Veteran fullback Tony Richardson compared Washington to former Chiefs teammate Dante Hall, a college running back who was converted into a wide receiver and Pro Bowl kick returner.
"You can put Leon in multiple positions and multiple situations," Richardson said. "To me, he's the ultimate pro."
As a rookie, Washington got to know his way around the practice field, taking countless penalty laps for mistakes on returns. He showed significant improvement last season and then worked all offseason with new special teams coordinator Kevin O'Dea, who spent the previous two years with Chicago and All-Pro returner Devin Hester.
"We caught a lot of balls in the offseason," Washington said. "That's what we did, so I'm feeling comfortable fielding the ball and making plays."
Favre said the only thing Washington can't do is block New England linebacker Adalius Thomas, whose sack of the quarterback with little Leon sandwiched between them in Week 2 was a humorous hit on the highlight films.
"Yeah, that's probably the only thing I need to improve on, blocking a 300-pound guy," Washington said, smiling. "That was pretty bad.
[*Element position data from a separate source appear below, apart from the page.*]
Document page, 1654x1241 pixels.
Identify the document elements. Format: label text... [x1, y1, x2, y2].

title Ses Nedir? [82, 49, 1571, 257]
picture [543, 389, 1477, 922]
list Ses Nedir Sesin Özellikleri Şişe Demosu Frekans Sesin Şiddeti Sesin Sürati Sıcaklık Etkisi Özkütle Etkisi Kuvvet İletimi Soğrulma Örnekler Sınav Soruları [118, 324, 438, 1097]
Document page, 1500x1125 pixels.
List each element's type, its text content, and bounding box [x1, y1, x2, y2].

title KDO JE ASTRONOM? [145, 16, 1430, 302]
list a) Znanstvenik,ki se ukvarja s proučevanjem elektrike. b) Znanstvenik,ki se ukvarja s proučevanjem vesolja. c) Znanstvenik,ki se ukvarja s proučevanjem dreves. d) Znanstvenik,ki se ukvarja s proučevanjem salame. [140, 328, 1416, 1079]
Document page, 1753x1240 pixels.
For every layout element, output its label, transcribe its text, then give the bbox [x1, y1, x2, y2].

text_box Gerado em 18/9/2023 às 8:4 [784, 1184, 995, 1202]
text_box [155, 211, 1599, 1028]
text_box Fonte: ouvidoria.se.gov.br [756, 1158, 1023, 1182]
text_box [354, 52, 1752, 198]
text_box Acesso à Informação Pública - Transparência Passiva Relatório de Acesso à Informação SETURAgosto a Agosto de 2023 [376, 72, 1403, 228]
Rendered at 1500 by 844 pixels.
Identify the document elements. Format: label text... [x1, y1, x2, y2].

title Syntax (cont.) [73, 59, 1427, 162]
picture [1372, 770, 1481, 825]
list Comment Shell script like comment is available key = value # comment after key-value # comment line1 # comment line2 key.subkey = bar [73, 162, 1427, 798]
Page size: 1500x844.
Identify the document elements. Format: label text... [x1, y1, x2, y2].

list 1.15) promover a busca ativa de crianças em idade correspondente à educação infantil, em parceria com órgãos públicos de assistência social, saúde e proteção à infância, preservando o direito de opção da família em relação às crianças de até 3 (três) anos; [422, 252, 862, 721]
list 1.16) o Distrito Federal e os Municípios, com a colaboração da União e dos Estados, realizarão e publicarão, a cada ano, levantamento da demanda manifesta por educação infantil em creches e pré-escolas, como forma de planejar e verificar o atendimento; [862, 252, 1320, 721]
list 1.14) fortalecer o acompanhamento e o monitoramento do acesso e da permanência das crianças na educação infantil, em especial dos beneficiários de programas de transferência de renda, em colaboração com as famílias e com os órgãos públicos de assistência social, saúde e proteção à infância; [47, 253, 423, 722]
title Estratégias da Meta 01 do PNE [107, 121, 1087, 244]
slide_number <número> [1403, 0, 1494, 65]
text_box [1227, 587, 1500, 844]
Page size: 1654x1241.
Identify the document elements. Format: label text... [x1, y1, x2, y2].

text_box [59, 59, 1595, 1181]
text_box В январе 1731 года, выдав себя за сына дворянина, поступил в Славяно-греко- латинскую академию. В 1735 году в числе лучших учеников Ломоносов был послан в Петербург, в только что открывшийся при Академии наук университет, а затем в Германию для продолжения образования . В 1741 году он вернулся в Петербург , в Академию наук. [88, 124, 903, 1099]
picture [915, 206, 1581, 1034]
I think they had it in the newspaper the next day, so I had to deal with that. We'll get better at that."
Improving has been a steady theme for Washington since those days growing up in Jacksonville, Fla., when he was several inches shorter and 40 pounds lighter than most kids his age.
"I just tried to make everybody miss," he said.
Washington grew a little and filled out a bit by the time he got to Florida State, where he was part of a crowded backfield that included current NFL players Lorenzo Booker and Greg Jones. Washington stayed on the field by carving a niche on special teams.
"It was something I enjoyed doing and it gave me an opportunity to make plays to help the team win," he said. "I think that in the NFL has helped me out, too."
He also showed the ability to shake off adversity, suffering shoulder injuries in his sophomore and junior seasons. The first cost him four games when his shoulder was dislocated on a hit by current Jets teammate Wallace Wright on a punt return in the season opener against North Carolina.
"I nicked him up a little bit," Wright said with a bashful grin. "That was years ago. Everything's good now."
Especially when Washington's got his legs moving, leaving anyone trying to stop him far behind.
"The guy," Favre said, "he's an unbelievable player."